The government should introduce a tax relief for social impact investments in order to widen the sector’s attraction to the retail market, specialist ethical financial advisers have said ahead of the autumn statement.
A period of consultation on a possible tax relief was closed in July. It set out to create incentives for investors who were looking to put their money in social enterprises and other socially-focused investment products.
“Big Society Capital tell us that tax reliefs could generate an extra half a billion pounds in social investments over the next five years”, David Cameron said in a speech in June. “And I am determined that we should see the benefits of that.”
Speaking ahead of the autumn statement on Thursday, Julian Parrott, a partner and financial adviser at Ethical Futures in Edinburgh, said, “I feel that the time has come to create wider participation from retail investors in the growing social impact investing space.

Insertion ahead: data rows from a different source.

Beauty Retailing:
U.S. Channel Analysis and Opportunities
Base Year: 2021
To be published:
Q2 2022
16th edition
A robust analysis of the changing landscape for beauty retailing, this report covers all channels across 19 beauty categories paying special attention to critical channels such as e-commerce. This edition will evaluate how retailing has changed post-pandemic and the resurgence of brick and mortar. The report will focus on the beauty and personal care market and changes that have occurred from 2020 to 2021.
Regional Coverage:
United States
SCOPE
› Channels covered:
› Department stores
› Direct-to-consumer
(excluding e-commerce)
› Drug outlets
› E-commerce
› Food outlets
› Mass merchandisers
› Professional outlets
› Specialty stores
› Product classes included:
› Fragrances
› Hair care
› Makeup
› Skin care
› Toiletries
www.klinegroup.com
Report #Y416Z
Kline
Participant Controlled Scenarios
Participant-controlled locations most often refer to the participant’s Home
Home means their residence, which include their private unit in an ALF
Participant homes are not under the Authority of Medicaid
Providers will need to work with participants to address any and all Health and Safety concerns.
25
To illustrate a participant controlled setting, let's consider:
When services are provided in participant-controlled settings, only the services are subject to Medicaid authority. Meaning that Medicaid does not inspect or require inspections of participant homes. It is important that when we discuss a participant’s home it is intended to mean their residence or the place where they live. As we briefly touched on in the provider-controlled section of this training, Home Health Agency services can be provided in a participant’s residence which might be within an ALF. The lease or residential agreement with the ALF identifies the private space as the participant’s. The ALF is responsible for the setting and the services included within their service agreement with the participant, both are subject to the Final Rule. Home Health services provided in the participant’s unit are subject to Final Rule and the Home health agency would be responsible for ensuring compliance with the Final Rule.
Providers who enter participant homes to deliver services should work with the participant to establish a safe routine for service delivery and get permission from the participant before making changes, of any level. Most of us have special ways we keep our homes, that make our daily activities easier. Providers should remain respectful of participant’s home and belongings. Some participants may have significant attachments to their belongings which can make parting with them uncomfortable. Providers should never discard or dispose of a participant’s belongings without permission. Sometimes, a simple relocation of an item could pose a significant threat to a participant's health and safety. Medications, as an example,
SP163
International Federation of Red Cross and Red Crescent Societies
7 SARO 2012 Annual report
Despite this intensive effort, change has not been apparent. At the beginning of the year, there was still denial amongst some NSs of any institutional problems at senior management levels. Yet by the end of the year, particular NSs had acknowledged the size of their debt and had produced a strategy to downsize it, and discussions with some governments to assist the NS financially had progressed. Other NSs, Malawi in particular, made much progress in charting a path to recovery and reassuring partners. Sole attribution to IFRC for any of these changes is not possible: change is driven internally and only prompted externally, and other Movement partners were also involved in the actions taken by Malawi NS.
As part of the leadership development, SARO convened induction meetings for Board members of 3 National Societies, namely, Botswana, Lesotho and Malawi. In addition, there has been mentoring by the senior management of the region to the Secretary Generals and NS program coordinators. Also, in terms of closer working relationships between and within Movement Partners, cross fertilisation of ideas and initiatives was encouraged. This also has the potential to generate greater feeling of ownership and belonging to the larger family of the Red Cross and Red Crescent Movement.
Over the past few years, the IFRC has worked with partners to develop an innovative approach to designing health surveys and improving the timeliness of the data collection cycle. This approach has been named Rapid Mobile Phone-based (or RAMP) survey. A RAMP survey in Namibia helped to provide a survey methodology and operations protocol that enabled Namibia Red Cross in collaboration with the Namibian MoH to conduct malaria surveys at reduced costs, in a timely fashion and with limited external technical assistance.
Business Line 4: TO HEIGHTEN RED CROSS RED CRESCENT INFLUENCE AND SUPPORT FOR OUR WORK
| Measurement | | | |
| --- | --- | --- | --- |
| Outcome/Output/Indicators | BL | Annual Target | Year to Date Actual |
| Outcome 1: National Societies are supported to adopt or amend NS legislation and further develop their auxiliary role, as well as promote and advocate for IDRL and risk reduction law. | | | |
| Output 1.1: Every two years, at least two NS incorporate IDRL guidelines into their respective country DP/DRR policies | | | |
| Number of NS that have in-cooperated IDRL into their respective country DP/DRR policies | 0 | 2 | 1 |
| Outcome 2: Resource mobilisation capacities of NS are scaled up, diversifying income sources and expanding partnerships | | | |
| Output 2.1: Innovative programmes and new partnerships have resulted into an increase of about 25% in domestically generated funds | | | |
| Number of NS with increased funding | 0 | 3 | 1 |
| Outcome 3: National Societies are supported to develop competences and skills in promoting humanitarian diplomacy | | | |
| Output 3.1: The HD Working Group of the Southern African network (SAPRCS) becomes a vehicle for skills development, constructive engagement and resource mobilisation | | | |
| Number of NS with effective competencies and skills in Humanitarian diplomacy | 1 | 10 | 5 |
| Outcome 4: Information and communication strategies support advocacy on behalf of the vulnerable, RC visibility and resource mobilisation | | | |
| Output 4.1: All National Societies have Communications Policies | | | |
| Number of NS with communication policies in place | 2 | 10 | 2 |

“The growth in this sector sits very well with the government’s ‘big society’ agenda but is currently the preserve of charities, foundations and high net-worth philanthropists.
“Tax relief would give the market the impetus to create retail products, such as enterprise investment scheme (EIS) and venture capital trusts (VCT) which might be attractive to the smaller investor and help to grow the market through wider market participation.”
However, there are a number of regulatory obstacles to overcome before a social investment tax relief becomes viable, according to Mark Hoskin, a partner at London-based Holden & Partners. He said that while it “may be good PR for government”, the likelihood of such a product reaching the adviser community was slim given current regulations.
“A key point to be made to the Financial Conduct Authority (FCA) would be that the motivation behind investors would not be totally financial. These types of investments lie between charity and investment”, Hoskin said.
He went on to suggest that the Treasury could place a cap of around £2,000 on contributions. This could reduce the consumer risk. He added, “At this level the FCA would allow the product to be marketed to retail investors without the need for specific advice.”
In addition to a carefully thought out social investment tax relief, Hoskin said he wanted to hear George Osborne deliver benefits to individual savings account (ISA) investors in the autumn statement.
He added, “I hope we hear about some extensions to the allowable investments within ISAs and no further tinkering to personal pensions, which is damaging the savings culture and encouraging more people to simply buy residential property, making residential property less and less accessible to the have-nots.”
The Telegraph reported on Tuesday that returns from crowdfunding products were set to be included in ISA investments.